Records supplied:
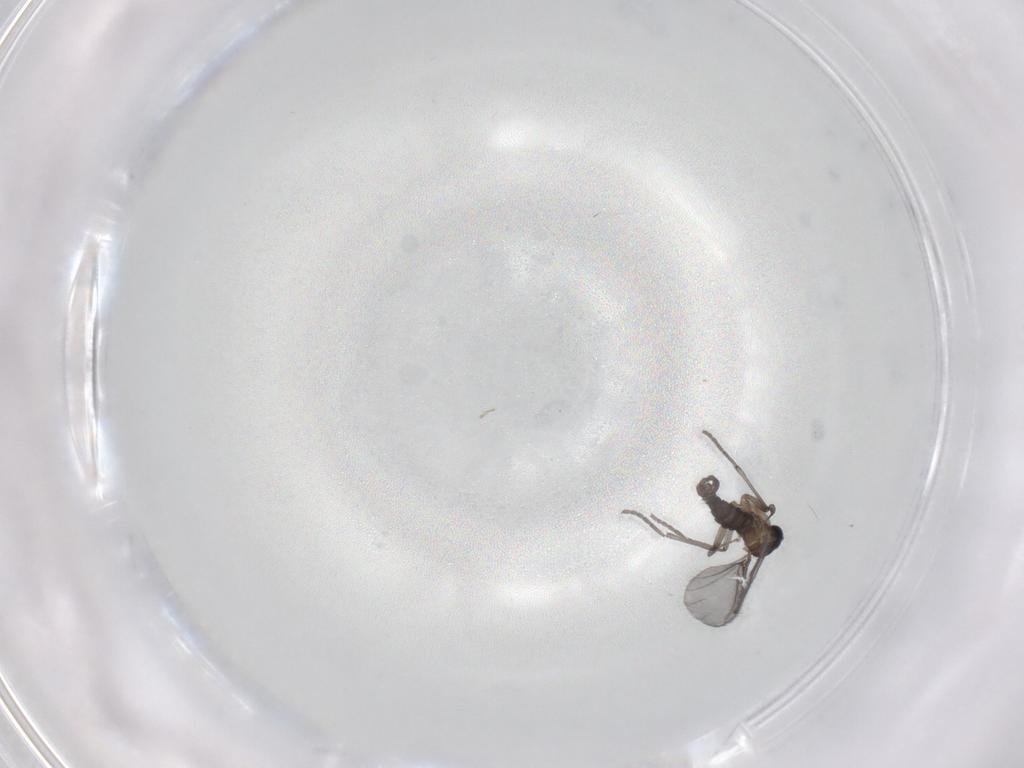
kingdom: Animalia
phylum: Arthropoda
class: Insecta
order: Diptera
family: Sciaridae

--

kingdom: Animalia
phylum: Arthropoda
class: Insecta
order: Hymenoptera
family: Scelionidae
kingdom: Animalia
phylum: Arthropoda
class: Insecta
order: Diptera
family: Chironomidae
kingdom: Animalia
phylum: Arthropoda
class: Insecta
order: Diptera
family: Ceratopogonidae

Written task: Lay out the lines from the one containing "order: Hymenoptera" up to and including the one containing "family: Ceratopogonidae" as a JSON list of strings, one string per line, with blank lines left out.

Result:
[
  "order: Hymenoptera",
  "family: Scelionidae",
  "kingdom: Animalia",
  "phylum: Arthropoda",
  "class: Insecta",
  "order: Diptera",
  "family: Chironomidae",
  "kingdom: Animalia",
  "phylum: Arthropoda",
  "class: Insecta",
  "order: Diptera",
  "family: Ceratopogonidae"
]